_WHAT THE TASK ASKS_
Filter the records below down to lines containing "anchor".

_PROVIDED INFORMATION_
····················
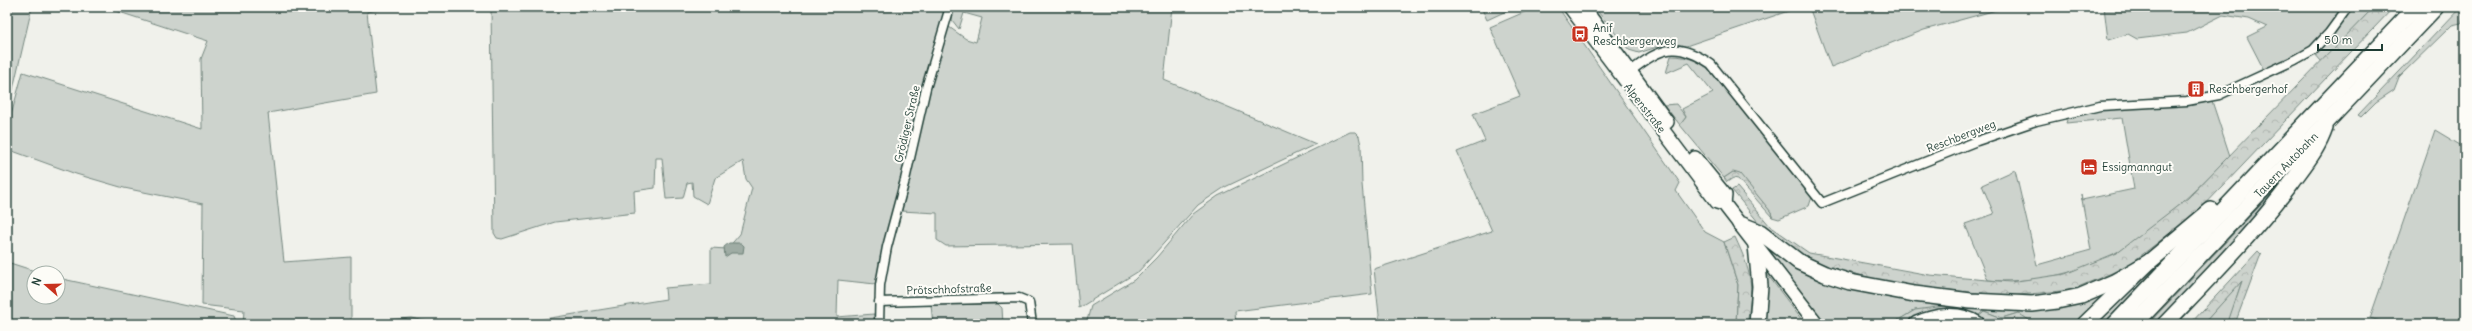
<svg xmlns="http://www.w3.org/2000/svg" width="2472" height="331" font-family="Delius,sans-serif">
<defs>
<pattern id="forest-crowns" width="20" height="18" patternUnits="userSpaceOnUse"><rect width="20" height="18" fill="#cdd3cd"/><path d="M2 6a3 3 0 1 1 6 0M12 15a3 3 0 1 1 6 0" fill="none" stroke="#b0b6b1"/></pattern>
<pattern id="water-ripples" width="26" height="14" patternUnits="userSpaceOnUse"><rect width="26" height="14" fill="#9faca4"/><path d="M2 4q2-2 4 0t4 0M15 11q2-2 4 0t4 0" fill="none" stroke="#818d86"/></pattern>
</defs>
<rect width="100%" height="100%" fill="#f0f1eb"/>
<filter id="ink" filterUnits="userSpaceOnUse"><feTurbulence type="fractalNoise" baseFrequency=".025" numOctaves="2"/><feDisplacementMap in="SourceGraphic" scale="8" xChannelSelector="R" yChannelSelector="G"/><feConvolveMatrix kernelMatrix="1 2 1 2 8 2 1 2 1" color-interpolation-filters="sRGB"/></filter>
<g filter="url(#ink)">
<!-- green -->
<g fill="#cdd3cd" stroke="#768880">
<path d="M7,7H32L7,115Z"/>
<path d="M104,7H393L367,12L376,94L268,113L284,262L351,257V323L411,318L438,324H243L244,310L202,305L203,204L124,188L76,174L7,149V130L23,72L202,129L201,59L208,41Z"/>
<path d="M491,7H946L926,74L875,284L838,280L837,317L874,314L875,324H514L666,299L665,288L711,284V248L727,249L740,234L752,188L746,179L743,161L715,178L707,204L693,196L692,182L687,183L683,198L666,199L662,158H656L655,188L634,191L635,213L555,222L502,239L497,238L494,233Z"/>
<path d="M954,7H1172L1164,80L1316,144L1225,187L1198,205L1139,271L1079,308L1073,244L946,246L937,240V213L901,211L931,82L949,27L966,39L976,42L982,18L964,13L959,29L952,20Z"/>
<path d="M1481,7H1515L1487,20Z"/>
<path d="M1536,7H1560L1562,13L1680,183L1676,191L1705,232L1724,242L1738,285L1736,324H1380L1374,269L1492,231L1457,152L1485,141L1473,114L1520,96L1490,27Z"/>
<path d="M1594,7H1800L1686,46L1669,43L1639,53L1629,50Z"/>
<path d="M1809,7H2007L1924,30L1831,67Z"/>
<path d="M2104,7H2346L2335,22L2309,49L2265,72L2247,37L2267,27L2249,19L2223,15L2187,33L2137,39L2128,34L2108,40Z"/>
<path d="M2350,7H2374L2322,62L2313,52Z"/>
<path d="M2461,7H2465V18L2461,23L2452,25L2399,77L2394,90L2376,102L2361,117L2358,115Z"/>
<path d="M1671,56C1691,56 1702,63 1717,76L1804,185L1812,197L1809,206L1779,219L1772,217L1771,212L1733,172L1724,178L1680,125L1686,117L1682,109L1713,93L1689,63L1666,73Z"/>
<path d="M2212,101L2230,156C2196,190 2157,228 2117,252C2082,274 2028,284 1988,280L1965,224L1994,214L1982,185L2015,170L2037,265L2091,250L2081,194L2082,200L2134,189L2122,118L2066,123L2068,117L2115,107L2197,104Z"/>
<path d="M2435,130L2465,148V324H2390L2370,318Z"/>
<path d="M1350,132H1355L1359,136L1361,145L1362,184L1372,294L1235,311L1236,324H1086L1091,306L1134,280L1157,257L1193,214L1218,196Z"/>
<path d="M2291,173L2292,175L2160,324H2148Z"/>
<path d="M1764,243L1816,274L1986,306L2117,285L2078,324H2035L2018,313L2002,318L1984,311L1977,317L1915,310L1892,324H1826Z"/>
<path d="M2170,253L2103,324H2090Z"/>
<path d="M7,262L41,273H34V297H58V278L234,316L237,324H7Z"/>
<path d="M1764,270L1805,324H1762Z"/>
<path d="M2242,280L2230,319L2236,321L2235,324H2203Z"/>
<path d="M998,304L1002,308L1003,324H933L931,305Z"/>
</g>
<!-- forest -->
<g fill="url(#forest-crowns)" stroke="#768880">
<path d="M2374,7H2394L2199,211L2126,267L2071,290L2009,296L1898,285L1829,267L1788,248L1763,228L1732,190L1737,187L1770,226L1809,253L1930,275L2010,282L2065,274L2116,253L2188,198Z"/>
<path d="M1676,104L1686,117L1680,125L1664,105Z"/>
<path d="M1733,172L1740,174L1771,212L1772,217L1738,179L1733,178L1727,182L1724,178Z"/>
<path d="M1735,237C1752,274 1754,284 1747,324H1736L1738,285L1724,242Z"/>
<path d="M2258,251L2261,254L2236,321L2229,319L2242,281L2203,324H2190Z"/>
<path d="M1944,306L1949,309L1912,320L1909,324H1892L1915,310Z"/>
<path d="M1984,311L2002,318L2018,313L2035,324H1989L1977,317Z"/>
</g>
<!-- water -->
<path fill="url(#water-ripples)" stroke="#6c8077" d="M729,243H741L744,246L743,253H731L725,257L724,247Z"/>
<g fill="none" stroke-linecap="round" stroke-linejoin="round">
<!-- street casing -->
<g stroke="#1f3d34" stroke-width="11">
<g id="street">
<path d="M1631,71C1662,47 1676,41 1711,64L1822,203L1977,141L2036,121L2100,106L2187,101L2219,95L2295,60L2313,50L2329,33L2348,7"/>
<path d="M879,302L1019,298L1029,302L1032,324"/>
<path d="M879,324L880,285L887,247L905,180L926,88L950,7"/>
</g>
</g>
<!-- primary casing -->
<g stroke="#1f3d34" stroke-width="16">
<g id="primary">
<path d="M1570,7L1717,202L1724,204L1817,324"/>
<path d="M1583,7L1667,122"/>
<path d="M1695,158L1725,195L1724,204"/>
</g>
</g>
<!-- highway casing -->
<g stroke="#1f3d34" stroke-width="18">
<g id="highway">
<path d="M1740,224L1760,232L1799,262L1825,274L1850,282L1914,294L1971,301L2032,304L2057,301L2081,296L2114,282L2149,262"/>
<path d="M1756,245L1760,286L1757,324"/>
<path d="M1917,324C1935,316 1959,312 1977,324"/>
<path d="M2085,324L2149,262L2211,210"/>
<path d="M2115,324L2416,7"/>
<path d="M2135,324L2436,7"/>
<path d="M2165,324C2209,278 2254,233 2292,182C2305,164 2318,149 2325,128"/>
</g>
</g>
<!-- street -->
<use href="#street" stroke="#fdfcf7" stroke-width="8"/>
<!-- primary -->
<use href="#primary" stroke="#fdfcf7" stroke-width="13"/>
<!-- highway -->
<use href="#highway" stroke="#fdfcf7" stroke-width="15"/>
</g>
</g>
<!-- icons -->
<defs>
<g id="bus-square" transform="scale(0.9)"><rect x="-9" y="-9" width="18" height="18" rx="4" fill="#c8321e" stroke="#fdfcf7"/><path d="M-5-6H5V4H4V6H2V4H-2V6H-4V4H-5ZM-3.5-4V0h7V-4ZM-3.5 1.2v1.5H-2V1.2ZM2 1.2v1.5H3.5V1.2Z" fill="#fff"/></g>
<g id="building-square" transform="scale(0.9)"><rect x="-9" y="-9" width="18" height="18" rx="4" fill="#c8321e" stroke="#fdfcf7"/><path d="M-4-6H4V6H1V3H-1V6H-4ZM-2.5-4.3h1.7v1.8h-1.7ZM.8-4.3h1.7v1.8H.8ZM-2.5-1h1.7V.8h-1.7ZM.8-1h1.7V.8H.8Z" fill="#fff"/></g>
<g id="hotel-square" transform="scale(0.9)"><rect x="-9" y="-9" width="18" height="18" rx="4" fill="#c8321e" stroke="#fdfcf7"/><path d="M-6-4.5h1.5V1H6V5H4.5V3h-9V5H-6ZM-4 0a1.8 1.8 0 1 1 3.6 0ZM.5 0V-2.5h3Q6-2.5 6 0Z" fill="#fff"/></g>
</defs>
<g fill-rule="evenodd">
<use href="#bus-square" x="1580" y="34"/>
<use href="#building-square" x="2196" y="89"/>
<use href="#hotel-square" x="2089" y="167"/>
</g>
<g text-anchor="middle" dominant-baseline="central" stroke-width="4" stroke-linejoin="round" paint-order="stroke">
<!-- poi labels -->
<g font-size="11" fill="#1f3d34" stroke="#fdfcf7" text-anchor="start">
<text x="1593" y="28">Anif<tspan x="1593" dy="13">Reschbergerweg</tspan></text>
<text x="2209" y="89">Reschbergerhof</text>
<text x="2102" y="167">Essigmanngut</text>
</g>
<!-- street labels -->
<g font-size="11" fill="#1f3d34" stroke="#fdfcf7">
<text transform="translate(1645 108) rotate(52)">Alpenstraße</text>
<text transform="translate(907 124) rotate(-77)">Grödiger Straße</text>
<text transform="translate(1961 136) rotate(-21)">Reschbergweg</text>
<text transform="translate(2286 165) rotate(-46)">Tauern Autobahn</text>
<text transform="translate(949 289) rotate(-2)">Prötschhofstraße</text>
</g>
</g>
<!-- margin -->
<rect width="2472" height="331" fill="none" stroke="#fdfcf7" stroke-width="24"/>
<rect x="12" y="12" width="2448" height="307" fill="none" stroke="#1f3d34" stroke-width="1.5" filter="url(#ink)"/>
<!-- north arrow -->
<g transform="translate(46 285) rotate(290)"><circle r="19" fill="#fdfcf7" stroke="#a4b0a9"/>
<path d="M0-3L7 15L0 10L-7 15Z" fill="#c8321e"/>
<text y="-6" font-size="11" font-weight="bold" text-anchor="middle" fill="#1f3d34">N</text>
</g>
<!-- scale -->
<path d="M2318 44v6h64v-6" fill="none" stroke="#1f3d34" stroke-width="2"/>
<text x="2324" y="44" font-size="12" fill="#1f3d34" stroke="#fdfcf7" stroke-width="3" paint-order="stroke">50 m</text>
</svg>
····················
_RESPONSE AREA_
<g text-anchor="middle" dominant-baseline="central" stroke-width="4" stroke-linejoin="round" paint-order="stroke">
<g font-size="11" fill="#1f3d34" stroke="#fdfcf7" text-anchor="start">
<text y="-6" font-size="11" font-weight="bold" text-anchor="middle" fill="#1f3d34">N</text>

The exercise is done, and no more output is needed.